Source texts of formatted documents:
━━━━━━━━━━━━━━━━

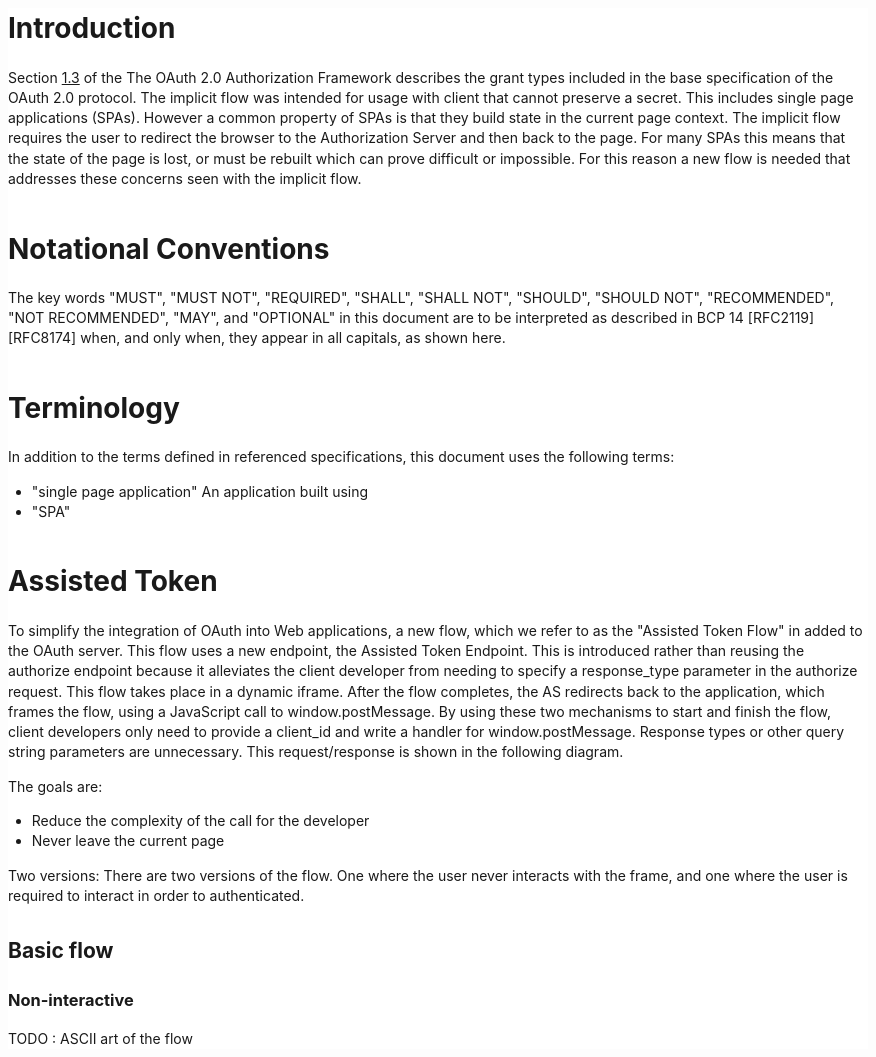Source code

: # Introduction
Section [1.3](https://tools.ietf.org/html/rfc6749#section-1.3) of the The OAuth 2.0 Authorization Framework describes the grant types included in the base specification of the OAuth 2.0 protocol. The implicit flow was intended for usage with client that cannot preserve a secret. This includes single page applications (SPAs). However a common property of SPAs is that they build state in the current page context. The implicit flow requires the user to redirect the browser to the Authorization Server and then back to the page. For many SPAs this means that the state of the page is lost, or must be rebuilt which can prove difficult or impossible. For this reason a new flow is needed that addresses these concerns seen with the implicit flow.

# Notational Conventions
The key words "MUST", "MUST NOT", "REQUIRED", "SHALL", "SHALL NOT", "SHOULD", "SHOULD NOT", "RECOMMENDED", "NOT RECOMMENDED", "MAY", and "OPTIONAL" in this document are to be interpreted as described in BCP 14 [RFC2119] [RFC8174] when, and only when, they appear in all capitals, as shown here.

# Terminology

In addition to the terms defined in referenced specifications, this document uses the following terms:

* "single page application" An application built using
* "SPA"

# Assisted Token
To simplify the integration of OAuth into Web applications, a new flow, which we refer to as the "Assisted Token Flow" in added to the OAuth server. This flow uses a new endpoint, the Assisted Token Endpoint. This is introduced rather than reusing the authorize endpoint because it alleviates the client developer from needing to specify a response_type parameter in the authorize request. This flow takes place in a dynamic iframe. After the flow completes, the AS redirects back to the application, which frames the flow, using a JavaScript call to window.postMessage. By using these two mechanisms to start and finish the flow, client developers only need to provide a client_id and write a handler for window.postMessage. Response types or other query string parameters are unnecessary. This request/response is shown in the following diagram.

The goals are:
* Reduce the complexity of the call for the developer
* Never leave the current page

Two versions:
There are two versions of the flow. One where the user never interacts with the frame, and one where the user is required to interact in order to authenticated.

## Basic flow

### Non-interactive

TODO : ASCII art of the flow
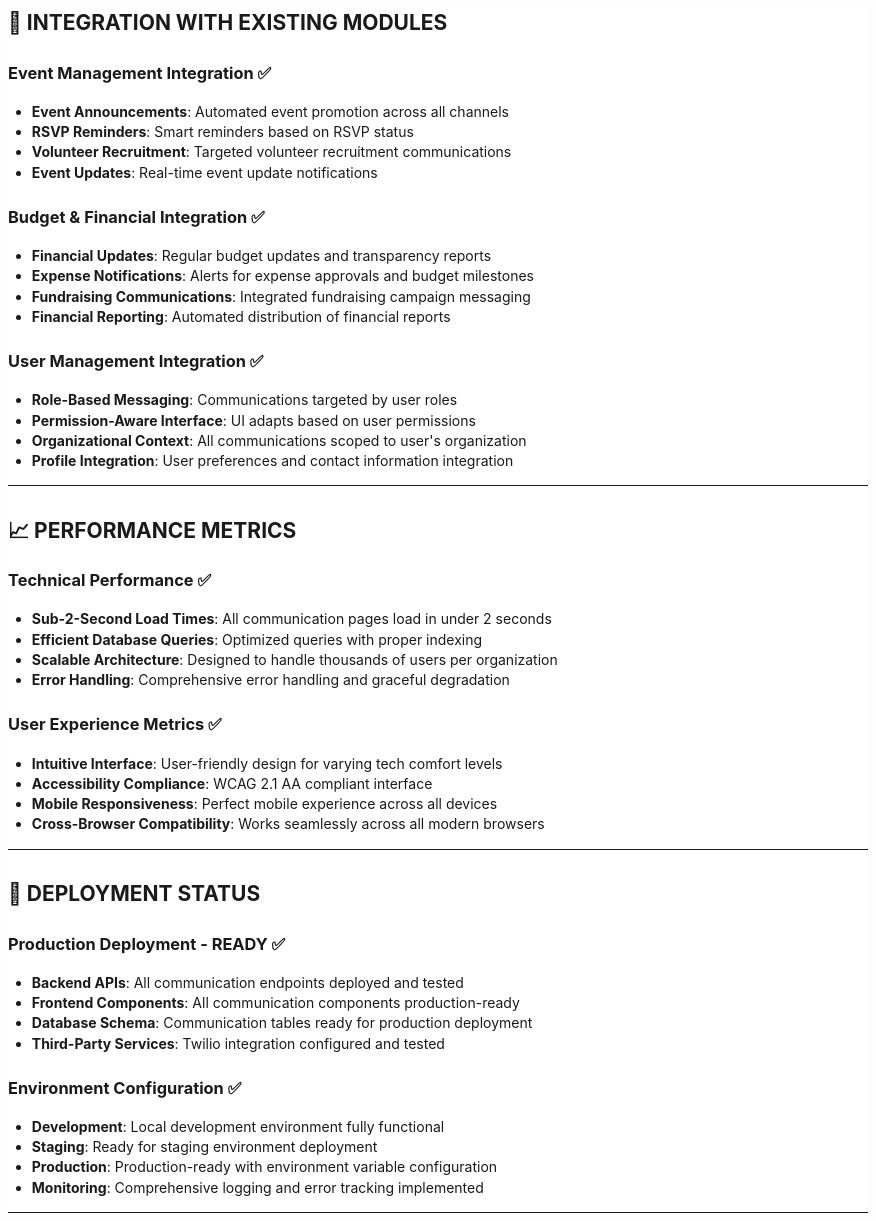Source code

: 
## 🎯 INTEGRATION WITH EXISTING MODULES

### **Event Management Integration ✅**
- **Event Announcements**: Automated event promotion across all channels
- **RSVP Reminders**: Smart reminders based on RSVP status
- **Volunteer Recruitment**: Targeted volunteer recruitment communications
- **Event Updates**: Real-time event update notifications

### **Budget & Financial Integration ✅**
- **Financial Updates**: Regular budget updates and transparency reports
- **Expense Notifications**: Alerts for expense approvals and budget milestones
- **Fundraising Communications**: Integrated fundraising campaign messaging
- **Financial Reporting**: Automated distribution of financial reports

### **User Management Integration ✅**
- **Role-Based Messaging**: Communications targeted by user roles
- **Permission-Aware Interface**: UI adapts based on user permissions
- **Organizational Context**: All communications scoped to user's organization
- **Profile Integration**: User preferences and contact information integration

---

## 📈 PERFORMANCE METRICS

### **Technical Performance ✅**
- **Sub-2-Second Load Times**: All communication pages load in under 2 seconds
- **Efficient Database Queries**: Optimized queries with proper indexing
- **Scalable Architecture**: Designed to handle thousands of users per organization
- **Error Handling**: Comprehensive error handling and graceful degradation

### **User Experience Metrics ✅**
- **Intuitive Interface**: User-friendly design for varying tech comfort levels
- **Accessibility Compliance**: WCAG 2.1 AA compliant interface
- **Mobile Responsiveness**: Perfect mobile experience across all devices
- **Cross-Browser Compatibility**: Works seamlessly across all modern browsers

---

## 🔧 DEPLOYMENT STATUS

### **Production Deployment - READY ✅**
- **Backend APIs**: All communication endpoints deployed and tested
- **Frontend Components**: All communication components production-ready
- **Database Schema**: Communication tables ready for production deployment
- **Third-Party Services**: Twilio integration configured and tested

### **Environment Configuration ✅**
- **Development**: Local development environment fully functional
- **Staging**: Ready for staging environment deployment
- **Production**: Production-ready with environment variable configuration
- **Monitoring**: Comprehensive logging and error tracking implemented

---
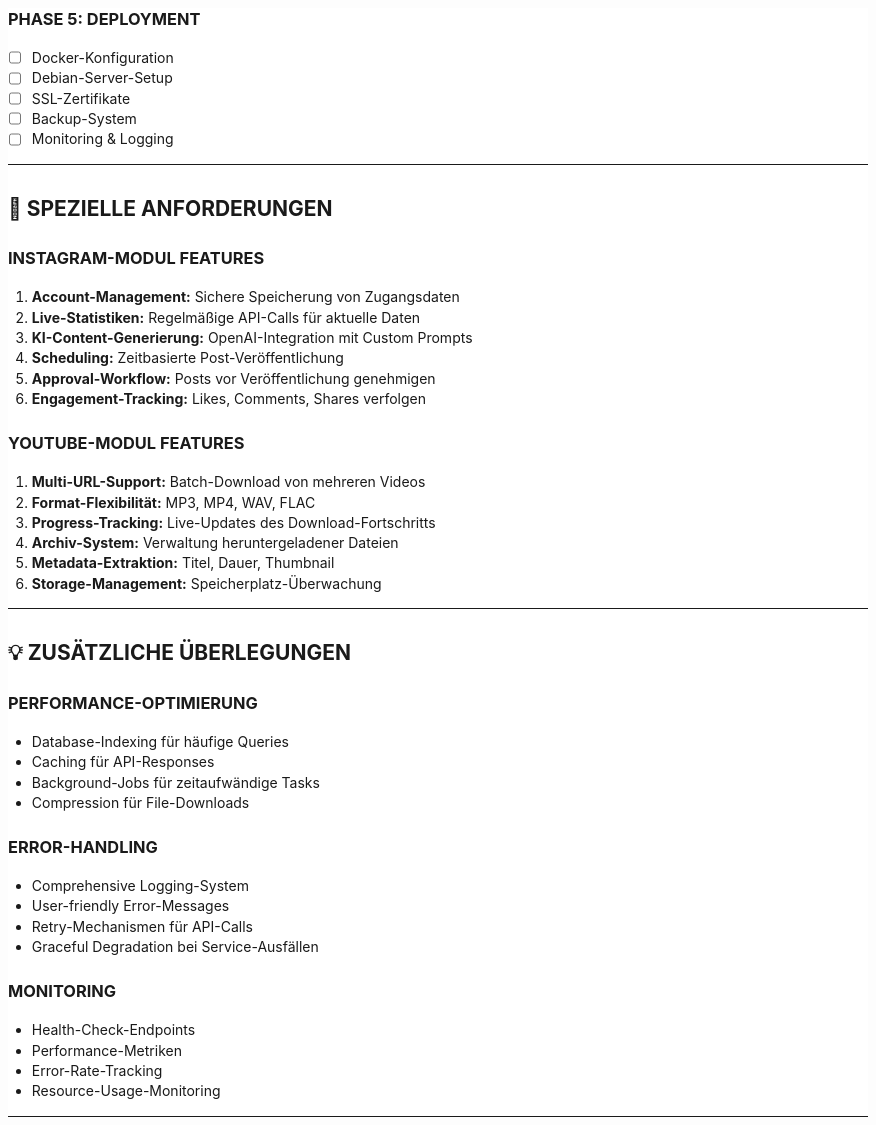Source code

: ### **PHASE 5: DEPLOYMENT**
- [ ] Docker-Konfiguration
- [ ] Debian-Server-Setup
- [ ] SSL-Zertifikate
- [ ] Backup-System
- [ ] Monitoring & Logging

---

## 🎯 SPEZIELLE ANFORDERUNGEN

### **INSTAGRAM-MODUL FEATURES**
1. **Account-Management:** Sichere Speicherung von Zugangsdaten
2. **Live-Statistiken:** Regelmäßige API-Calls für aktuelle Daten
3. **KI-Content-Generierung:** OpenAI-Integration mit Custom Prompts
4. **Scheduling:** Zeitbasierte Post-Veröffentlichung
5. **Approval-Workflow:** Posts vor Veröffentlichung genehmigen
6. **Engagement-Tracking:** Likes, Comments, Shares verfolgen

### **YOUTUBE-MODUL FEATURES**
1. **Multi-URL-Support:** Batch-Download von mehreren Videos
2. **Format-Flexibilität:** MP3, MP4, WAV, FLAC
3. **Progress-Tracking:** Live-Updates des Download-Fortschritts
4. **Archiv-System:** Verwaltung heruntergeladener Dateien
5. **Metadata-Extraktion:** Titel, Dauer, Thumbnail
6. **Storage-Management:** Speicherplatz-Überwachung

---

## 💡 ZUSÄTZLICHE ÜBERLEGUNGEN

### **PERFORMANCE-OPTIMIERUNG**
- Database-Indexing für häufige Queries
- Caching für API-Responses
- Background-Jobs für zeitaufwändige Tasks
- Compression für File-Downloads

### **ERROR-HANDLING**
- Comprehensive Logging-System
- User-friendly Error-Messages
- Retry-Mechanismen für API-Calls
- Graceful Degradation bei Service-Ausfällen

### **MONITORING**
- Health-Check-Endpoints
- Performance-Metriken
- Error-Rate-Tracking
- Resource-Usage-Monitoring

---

━━━━━━━━━━━━━━━━

What is required: Find every line in the material above that contains the string "FEATURES", and copy each one. Matching is case-sensitive.

Result of the exercise:
### **INSTAGRAM-MODUL FEATURES**
### **YOUTUBE-MODUL FEATURES**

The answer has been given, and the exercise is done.